I assure you that I just don't want to give anyone some number and then you try it for yourself and you can't match those numbers, nothing more! We literally want you to measure the performance for youself rather than to give you some large number. And that's also why the docs don't have any JetStream performance numbers. There is no attempt at any kind of disingenuity, marketing, or pulling wool over anyone's eyes.

And I would never ever claim that JetStream yields the same performance numbers as Core NATS, that's impossible! JetStream does a lot more and involves a lot more I/O than Core NATS.

However, if I get pressed for numbers in a meeting: I do know the orders of magnitude that NATS and JS operate at, and I will even be willing to say with some confidence that Core NATS performance numbers are pretty much always going to be up to the 'millions of messages per second'. But I will remain very resistant to making any claim any specific JS performance numbers because in the end the answer are 'it depends' and 'how long is a piece of string' and you can scale JetStream throughput horizontally using more streams just like you can scale Kafka's throughput by using more partitions.

Now in some meetings some people don't like that non-answer and really want to hear some kind of performance number so I normally turn the question and ask them what their target message rates and sizes are going to be. If their answer is in the 'few thousands of messages per second' (like it is in your case if I'm not mistaken about the call in question) then, as I do know that JetStream typically comfortably provides performance well in excess of that, I can say with confidence that _at those kinds message rates_ it doesn't matter whether you use Core NATS or JetStream: JetStream is plenty fast enough. That's all I mean!

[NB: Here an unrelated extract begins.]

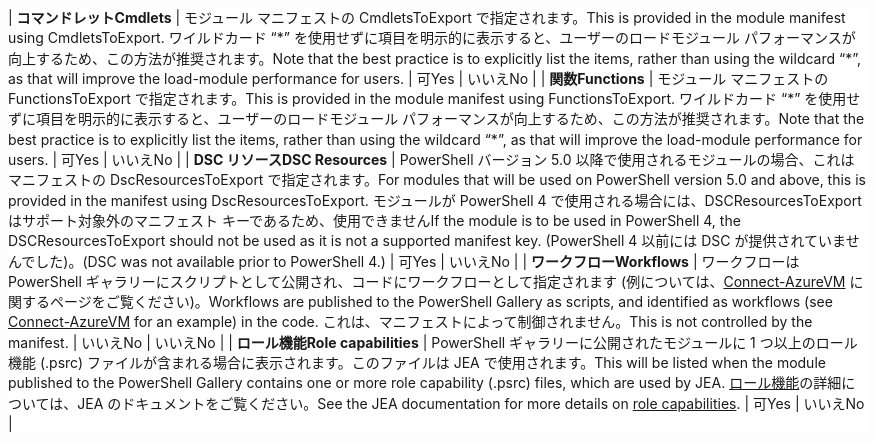 | <span data-ttu-id="c90d2-172">**コマンドレット**</span><span class="sxs-lookup"><span data-stu-id="c90d2-172">**Cmdlets**</span></span> | <span data-ttu-id="c90d2-173">モジュール マニフェストの CmdletsToExport で指定されます。</span><span class="sxs-lookup"><span data-stu-id="c90d2-173">This is provided in the module manifest using CmdletsToExport.</span></span> <span data-ttu-id="c90d2-174">ワイルドカード “\*” を使用せずに項目を明示的に表示すると、ユーザーのロードモジュール パフォーマンスが向上するため、この方法が推奨されます。</span><span class="sxs-lookup"><span data-stu-id="c90d2-174">Note that the best practice is to explicitly list the items, rather than using the wildcard “\*”, as that will improve the load-module performance for users.</span></span> | <span data-ttu-id="c90d2-175">可</span><span class="sxs-lookup"><span data-stu-id="c90d2-175">Yes</span></span> | <span data-ttu-id="c90d2-176">いいえ</span><span class="sxs-lookup"><span data-stu-id="c90d2-176">No</span></span> |
| <span data-ttu-id="c90d2-177">**関数**</span><span class="sxs-lookup"><span data-stu-id="c90d2-177">**Functions**</span></span> | <span data-ttu-id="c90d2-178">モジュール マニフェストの FunctionsToExport で指定されます。</span><span class="sxs-lookup"><span data-stu-id="c90d2-178">This is provided in the module manifest using FunctionsToExport.</span></span> <span data-ttu-id="c90d2-179">ワイルドカード “\*” を使用せずに項目を明示的に表示すると、ユーザーのロードモジュール パフォーマンスが向上するため、この方法が推奨されます。</span><span class="sxs-lookup"><span data-stu-id="c90d2-179">Note that the best practice is to explicitly list the items, rather than using the wildcard “\*”, as that will improve the load-module performance for users.</span></span> | <span data-ttu-id="c90d2-180">可</span><span class="sxs-lookup"><span data-stu-id="c90d2-180">Yes</span></span> | <span data-ttu-id="c90d2-181">いいえ</span><span class="sxs-lookup"><span data-stu-id="c90d2-181">No</span></span> |
| <span data-ttu-id="c90d2-182">**DSC リソース**</span><span class="sxs-lookup"><span data-stu-id="c90d2-182">**DSC Resources**</span></span> | <span data-ttu-id="c90d2-183">PowerShell バージョン 5.0 以降で使用されるモジュールの場合、これはマニフェストの DscResourcesToExport で指定されます。</span><span class="sxs-lookup"><span data-stu-id="c90d2-183">For modules that will be used on PowerShell version 5.0 and above, this is provided in the manifest using DscResourcesToExport.</span></span> <span data-ttu-id="c90d2-184">モジュールが PowerShell 4 で使用される場合には、DSCResourcesToExport はサポート対象外のマニフェスト キーであるため、使用できません</span><span class="sxs-lookup"><span data-stu-id="c90d2-184">If the module is to be used in PowerShell 4, the DSCResourcesToExport should not be used as it is not a supported manifest key.</span></span> <span data-ttu-id="c90d2-185">(PowerShell 4 以前には DSC が提供されていませんでした)。</span><span class="sxs-lookup"><span data-stu-id="c90d2-185">(DSC was not available prior to PowerShell 4.)</span></span> | <span data-ttu-id="c90d2-186">可</span><span class="sxs-lookup"><span data-stu-id="c90d2-186">Yes</span></span> | <span data-ttu-id="c90d2-187">いいえ</span><span class="sxs-lookup"><span data-stu-id="c90d2-187">No</span></span> |
| <span data-ttu-id="c90d2-188">**ワークフロー**</span><span class="sxs-lookup"><span data-stu-id="c90d2-188">**Workflows**</span></span> | <span data-ttu-id="c90d2-189">ワークフローは PowerShell ギャラリーにスクリプトとして公開され、コードにワークフローとして指定されます (例については、[Connect-AzureVM](https://www.powershellgallery.com/packages/Connect-AzureVM/1.0/Content/Connect-AzureVM.ps1) に関するページをご覧ください)。</span><span class="sxs-lookup"><span data-stu-id="c90d2-189">Workflows are published to the PowerShell Gallery as scripts, and identified as workflows (see [Connect-AzureVM](https://www.powershellgallery.com/packages/Connect-AzureVM/1.0/Content/Connect-AzureVM.ps1) for an example) in the code.</span></span> <span data-ttu-id="c90d2-190">これは、マニフェストによって制御されません。</span><span class="sxs-lookup"><span data-stu-id="c90d2-190">This is not controlled by the manifest.</span></span> | <span data-ttu-id="c90d2-191">いいえ</span><span class="sxs-lookup"><span data-stu-id="c90d2-191">No</span></span> | <span data-ttu-id="c90d2-192">いいえ</span><span class="sxs-lookup"><span data-stu-id="c90d2-192">No</span></span> |
| <span data-ttu-id="c90d2-193">**ロール機能**</span><span class="sxs-lookup"><span data-stu-id="c90d2-193">**Role capabilities**</span></span> | <span data-ttu-id="c90d2-194">PowerShell ギャラリーに公開されたモジュールに 1 つ以上のロール機能 (.psrc) ファイルが含まれる場合に表示されます。このファイルは JEA で使用されます。</span><span class="sxs-lookup"><span data-stu-id="c90d2-194">This will be listed when the module published to the PowerShell Gallery contains one or more role capability (.psrc) files, which are used by JEA.</span></span> <span data-ttu-id="c90d2-195">[ロール機能](/powershell/scripting/learn/remoting/jea/role-capabilities)の詳細については、JEA のドキュメントをご覧ください。</span><span class="sxs-lookup"><span data-stu-id="c90d2-195">See the JEA documentation for more details on [role capabilities](/powershell/scripting/learn/remoting/jea/role-capabilities).</span></span> | <span data-ttu-id="c90d2-196">可</span><span class="sxs-lookup"><span data-stu-id="c90d2-196">Yes</span></span> | <span data-ttu-id="c90d2-197">いいえ</span><span class="sxs-lookup"><span data-stu-id="c90d2-197">No</span></span> |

jnmatsynadia · 2025-08-31T21:55:52 1756677352

And I would add, as soon as you are using more than one stream (e.g. do sharding using Core NATS subject transformation) because JetStream throughput scales horizontally, just like Kafka throughput scale horizontally as you add more partitions and more servers in the cluster I feel reasonably confident to say that _in most cases_ it doesn't really matter what the target number of messages per second is, as you can create a cluster large enough to provide that aggregated throughput. In properly distributed systems, the answer to the benchmark number question truly is 'how long is a piece of string'.

sea-gold · 2025-08-23T20:22:40 1755980560

There is a good comparison between NATS, Kakfa, and others here: https://docs.nats.io/nats-concepts/overview/compare-nats

rockwotj · 2025-08-24T02:30:58 1756002658

Maybe needs a neutral party comparison :)

The delivery guarantees section alone doesn’t make me trust it. You can do at least once or at most once with kafka. Exactly once is mostly a lie, it depends on the downstream system: unless going back to the same system, the best you can do is at least once with idempotancy

chatmasta · 2025-08-24T03:32:00 1756006320

It’s on the NATS website and “nats” appears in the URL three times, so maybe this isn’t the most objective source.